Here under is the slapd configuration used (exactly the same
for the tests on the 2.0.7 and the 2.0.18):
# $OpenLDAP: pkg/ldap/servers/slapd/slapd.conf,v 1.8.8.6 2001/04/20 23:32:43
kurt Exp $
#
# See slapd.conf(5) for details on configuration options.
# This file should NOT be world readable.
#
include /usr/local/openldap/etc/openldap/schema/core.schema
include /usr/local/openldap/etc/openldap/schema/cosine.schema
include /usr/local/openldap/etc/openldap/schema/inetorgperson.schema
# Define global ACLs to disable default read access.
defaultaccess none
access to dn="^$" by * read
access to * by dn="uid=admin + realm=ldapserver" read by * auth
# Do not enable referrals until AFTER you have a working directory
# service AND an understanding of referrals.
#referral ldap://root.openldap.org
pidfile /usr/local/openldap/var/slapd.pid
argsfile /usr/local/openldap/var/slapd.args
# Load dynamic backend modules:
# modulepath /usr/local/openldap/libexec/openldap
# moduleload back_ldap.la
# moduleload back_ldbm.la
# moduleload back_passwd.la
# moduleload back_shell.la
#######################################################################
# ldbm database definitions
#######################################################################
database ldbm
suffix "dc=mydc"
rootdn "uid=admin + realm=ldapserver"
# Cleartext passwords, especially for the rootdn, should
# be avoid. See slappasswd(8) and slapd.conf(5) for details.

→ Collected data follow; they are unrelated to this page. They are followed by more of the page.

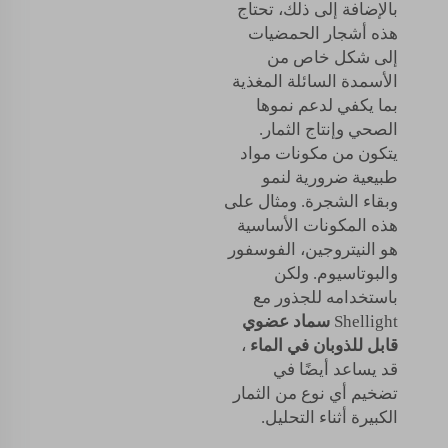
بالإضافة إلى ذلك، تحتاج
هذه أشجار الحمضيات
إلى شكل خاص من
الأسمدة السائلة المغذية
بما يكفي لدعم نموها
الصحي وإنتاج الثمار.
يتكون من مكونات مواد
طبيعية ضرورية لنمو
وبقاء الشجرة. ومثال على
هذه المكونات الأساسية
هو النيتروجين، الفوسفور
والبوتاسيوم. ولكن
باستخدامه للجذور مع
Shellight
سماد عضوي
قابل للذوبان في الماء
،
قد يساعد أيضًا في
تضخيم أي نوع من الثمار
الكبيرة أثناء التحليل.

# Use of strong authentication encouraged.
# rootpw secret
# The database directory MUST exist prior to running slapd AND
# should only be accessible by the slapd/tools. Mode 700 recommended.
directory /usr/local/openldap/var/openldap-ldbm
# Indices to maintain
index objectClass eq
#
# -- General ACL.
#
access to attr="userpassword"
by self write
by * compare
access to dn="cn=[^,]+,ou=[^,]+,o=([^,]+),dc=mydc"
by dn="cn=[^,]+,ou=[^,]+,o=$1,dc=mydc" read
by dn="o=$1,dc=mydc" write
by * auth
access to dn="ou=[^,]+,o=([^,]+),dc=mydc"
by dn="cn=[^,]+,ou=[^,]+,o=$1,dc=mydc" read
by dn="o=$1,dc=mydc" write
by * auth
and when adding a user password it was following this format:
...
uid: myuid
userpassword: {SASL}myuid
...
Thanks in advance for the help!
Regards,
Stéphane
PS.: with the ACLs given in this conf any user (except 'admin')
wont be able to do anything but authenticate himself if he is
given an "SASL type of account".. but he shouldnt be able to
read anything as well, if simply forcing his client to bind
using simple auth (??) and giving {SASL}myuid as password?